The two reportedly discussed what will be a first for a US president: calling the 1915 mass killings a ‘genocide’.
Turkey’s President Recep Tayyip Erdogan has denounced United States President Joe Biden’s recognition of the Armenian genocide as “groundless” and harmful to bilateral ties.
Biden’s historic declaration on Saturday infuriated the US’s NATO ally Turkey, which has said the announcement had opened a “deep wound” in relations that have already been strained over a host of issues.
In a televised address on Monday, Erdogan said “the wrong step” would hinder ties and said Turkey still sought to establish “good neighbourly” ties with Armenia.
“The US president has made comments that are groundless and unfair,” Erdogan said.

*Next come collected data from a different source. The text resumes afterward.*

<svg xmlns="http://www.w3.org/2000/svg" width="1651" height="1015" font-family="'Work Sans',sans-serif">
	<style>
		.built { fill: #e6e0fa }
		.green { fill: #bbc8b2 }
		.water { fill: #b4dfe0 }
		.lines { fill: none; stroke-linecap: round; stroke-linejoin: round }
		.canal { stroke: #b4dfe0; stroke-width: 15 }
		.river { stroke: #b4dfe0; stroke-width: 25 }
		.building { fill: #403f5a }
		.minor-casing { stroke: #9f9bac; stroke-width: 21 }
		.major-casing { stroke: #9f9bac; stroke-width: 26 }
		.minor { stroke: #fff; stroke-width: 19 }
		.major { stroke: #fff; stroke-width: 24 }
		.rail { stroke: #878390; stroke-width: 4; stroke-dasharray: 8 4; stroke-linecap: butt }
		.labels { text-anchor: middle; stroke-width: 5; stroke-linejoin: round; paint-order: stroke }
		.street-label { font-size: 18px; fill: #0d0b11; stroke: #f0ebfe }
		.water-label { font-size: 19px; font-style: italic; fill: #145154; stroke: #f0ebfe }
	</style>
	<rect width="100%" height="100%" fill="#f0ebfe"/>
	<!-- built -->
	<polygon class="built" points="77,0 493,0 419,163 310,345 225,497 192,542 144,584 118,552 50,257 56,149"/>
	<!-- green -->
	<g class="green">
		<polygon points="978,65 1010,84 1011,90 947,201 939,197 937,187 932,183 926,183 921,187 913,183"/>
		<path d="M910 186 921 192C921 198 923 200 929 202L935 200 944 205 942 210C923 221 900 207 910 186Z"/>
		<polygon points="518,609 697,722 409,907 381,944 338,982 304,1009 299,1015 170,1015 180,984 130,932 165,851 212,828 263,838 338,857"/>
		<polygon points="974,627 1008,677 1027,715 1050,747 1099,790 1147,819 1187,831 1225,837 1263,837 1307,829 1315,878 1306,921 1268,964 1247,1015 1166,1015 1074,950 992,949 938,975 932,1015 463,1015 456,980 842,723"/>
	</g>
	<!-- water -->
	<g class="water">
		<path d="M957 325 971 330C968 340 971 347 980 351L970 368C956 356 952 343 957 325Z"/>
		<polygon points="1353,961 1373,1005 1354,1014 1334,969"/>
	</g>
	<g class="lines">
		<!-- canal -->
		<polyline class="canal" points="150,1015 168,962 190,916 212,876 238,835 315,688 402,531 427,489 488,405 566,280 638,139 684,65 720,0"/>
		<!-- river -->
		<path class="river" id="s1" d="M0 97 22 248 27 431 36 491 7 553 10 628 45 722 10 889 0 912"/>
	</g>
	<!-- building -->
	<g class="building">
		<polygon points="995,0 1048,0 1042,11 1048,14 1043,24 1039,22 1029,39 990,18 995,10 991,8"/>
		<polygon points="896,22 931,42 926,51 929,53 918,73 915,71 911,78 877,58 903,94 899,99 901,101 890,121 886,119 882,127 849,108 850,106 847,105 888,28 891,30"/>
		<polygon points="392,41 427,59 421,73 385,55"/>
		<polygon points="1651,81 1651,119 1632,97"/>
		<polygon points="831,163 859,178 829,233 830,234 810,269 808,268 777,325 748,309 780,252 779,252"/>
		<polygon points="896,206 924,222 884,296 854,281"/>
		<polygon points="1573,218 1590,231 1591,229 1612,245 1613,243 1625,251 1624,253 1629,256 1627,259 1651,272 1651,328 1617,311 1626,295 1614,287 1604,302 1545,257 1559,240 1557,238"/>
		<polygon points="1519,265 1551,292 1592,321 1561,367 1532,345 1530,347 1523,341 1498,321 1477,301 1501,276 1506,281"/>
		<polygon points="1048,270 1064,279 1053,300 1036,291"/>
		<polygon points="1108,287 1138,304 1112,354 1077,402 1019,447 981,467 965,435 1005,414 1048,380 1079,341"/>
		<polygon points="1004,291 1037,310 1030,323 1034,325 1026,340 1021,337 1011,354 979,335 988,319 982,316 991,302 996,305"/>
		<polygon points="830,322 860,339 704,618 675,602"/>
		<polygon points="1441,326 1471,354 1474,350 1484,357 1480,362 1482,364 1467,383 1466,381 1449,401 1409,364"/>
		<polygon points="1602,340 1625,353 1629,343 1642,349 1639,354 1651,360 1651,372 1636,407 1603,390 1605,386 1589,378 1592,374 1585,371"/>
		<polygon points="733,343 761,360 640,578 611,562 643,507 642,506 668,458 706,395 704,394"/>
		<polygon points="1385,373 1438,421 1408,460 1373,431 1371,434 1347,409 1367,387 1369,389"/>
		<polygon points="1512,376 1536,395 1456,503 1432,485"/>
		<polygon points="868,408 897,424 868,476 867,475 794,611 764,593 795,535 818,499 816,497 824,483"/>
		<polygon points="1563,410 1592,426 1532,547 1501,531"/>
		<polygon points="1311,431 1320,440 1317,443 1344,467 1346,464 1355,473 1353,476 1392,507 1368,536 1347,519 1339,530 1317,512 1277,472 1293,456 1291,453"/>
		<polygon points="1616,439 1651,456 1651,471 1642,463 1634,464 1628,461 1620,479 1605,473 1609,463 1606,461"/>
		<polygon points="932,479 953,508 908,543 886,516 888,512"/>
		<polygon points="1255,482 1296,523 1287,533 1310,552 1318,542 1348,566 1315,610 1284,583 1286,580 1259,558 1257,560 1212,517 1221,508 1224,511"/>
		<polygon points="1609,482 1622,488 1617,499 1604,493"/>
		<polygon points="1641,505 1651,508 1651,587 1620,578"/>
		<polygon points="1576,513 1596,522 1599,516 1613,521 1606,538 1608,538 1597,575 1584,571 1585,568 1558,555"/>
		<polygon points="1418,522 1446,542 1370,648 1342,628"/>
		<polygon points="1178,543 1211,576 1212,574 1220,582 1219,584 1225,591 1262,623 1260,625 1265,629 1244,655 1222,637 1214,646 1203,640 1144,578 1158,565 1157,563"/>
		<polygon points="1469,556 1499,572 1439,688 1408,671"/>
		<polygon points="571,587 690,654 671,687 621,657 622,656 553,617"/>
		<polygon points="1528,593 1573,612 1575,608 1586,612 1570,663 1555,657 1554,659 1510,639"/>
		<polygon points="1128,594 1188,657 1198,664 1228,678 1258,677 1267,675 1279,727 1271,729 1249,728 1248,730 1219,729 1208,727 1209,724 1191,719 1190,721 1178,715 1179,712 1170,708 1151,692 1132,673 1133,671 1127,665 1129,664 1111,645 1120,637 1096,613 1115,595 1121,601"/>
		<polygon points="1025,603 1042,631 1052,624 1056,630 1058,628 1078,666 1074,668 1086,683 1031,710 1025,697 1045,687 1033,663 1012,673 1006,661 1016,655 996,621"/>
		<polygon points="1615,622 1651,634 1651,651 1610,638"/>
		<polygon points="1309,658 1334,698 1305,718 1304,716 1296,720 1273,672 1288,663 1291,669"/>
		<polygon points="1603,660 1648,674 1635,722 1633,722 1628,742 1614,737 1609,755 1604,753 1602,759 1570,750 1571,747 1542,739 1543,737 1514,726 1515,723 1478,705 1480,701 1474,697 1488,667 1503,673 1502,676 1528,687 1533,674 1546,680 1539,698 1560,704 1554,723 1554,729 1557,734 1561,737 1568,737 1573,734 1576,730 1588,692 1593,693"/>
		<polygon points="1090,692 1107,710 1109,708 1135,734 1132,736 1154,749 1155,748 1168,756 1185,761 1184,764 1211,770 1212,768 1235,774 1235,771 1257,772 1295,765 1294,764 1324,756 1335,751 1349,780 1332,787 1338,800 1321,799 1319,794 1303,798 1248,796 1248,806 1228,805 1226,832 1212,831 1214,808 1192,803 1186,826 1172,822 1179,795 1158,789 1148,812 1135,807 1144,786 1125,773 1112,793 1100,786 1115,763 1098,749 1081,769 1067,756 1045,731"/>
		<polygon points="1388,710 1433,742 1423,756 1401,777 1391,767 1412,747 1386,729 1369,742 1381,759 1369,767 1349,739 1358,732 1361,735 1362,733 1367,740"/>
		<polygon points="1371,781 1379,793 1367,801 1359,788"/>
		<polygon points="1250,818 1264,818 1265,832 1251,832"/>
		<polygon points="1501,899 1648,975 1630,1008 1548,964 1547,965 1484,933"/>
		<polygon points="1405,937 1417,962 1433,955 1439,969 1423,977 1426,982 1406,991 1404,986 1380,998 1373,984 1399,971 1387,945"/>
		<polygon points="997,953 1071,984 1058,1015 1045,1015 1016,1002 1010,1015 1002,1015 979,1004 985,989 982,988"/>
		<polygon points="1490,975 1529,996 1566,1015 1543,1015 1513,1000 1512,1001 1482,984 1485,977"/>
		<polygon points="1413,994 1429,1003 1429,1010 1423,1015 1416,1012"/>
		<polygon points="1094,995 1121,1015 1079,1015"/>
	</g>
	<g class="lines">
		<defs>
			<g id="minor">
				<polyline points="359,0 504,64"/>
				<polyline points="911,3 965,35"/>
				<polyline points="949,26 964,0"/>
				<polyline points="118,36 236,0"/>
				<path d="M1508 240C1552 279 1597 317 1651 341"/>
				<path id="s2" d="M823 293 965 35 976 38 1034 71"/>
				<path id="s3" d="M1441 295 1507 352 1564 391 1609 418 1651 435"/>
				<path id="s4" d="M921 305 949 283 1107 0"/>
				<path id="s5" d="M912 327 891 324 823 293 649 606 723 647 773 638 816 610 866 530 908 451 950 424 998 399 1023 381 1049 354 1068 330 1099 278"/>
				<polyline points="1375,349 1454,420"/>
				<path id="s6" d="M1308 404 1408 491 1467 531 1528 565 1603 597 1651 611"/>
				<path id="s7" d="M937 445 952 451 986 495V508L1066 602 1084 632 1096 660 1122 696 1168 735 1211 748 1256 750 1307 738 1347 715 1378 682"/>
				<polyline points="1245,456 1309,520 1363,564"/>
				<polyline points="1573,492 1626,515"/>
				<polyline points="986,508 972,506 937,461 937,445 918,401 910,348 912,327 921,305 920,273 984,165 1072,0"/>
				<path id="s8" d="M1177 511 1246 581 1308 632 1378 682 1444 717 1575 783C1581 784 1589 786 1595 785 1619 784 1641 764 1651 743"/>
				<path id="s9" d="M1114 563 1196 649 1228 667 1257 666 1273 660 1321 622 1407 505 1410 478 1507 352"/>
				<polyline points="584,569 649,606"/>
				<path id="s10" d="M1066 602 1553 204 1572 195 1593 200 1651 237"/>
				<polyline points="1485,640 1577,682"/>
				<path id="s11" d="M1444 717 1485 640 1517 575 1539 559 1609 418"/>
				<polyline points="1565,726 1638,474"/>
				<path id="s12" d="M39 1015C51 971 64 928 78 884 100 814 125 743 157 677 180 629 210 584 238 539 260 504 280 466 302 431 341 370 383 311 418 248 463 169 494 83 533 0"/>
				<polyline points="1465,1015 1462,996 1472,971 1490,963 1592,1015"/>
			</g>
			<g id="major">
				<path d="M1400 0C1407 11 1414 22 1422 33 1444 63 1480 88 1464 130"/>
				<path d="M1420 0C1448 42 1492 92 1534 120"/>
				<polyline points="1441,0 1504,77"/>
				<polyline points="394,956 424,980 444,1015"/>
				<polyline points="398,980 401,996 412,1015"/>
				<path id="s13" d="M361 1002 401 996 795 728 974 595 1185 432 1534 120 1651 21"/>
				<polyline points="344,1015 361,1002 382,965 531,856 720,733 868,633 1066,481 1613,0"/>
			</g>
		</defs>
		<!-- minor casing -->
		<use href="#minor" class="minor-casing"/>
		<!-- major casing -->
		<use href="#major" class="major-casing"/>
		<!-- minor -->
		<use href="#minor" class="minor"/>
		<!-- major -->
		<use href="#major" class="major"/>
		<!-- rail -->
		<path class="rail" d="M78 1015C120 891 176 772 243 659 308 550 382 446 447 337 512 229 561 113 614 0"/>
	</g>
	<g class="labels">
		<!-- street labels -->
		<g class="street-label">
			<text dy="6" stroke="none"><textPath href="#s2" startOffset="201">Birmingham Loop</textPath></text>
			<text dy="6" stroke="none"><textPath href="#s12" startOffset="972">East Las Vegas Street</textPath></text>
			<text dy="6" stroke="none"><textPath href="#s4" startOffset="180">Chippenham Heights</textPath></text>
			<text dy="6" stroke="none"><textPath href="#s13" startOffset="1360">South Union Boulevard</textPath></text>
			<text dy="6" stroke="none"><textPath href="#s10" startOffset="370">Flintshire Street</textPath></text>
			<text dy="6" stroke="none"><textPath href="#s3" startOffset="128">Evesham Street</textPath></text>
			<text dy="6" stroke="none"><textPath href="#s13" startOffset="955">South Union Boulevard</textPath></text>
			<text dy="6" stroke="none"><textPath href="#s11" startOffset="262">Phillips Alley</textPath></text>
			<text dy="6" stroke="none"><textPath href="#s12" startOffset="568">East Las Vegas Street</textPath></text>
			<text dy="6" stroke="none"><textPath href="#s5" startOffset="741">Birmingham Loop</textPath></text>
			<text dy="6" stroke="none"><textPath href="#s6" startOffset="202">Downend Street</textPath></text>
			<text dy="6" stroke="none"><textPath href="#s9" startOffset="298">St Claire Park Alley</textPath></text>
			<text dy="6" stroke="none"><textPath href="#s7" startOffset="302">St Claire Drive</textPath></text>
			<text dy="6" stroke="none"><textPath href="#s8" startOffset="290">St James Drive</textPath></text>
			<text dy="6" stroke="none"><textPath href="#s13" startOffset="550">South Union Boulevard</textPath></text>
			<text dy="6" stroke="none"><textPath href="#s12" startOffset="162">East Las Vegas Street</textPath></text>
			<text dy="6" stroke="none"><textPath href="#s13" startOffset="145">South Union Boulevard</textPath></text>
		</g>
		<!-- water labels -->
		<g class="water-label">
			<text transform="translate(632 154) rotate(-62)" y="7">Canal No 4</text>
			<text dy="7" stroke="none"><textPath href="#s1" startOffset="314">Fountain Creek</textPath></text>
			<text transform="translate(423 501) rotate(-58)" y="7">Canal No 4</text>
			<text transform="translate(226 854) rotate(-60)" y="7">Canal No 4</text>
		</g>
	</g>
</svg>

“We believe that these comments were included in the declaration following pressure from radical Armenian groups and anti-Turkish circles. But this situation does not reduce the destructive impact of these comments.”
The Armenians – supported by historians and scholars – say 1.5 million of their people died in a “genocide” committed under the Ottoman Empire during World War I.
Ankara accepts that both Armenians and Turks died in huge numbers as Ottoman forces fought tsarist Russia.
But Turkey vehemently denies a deliberate policy of genocide and notes that the term had not been legally defined at the time.
Biden tried to temper the expected Turkish anger by calling Erdogan for the first time since taking office in January.
The two leaders agreed in the Friday phone call to meet on the sidelines of a NATO summit in June.
But Erdogan said on Monday that Biden needed “to look in the mirror” when calling the century-old events a genocide.
“The Native Americans, I don’t even need to mention them, what happened is clear,” he said, in reference to the treatment of Native Americans by European settlers.
“While all these truths are out there, you cannot pin the genocide accusation on the Turkish people.”
Al Jazeera’s Kimberly Halkett, reporting from Washington, DC, said that “historically, this has been about 40 years in the making in terms of successive presidents promising to do this declaration and then learning once they were in office that for strategic interests, it may not be in the US’s best interests to do so.
“That dynamic has changed. The feeling in the US is that it’s a result of Turkey’s actions, not the US’s actions that have resulted in this declaration,” Halkett said.
She added that the US administration views Turkey as a NATO partner but believes that Turkey has not always reciprocated.
Biden’s statement came at a time when Ankara and Washington have been struggling to repair ties, strained when Turkey bought S-400 missile defence systems from Russia, resulting in US sanctions, policy differences in Syria and legal matters.
Erdogan said he expected to “open the door for a new period” in ties and discuss all disputes with Biden at the NATO summit in June, but warned that ties would deteriorate further unless the allies could compartmentalise issues.
“We now need to put aside our disagreements and look at what steps we can take from now on, otherwise we will have no choice but to do what is required by the level our ties fell to on April 24,” he said.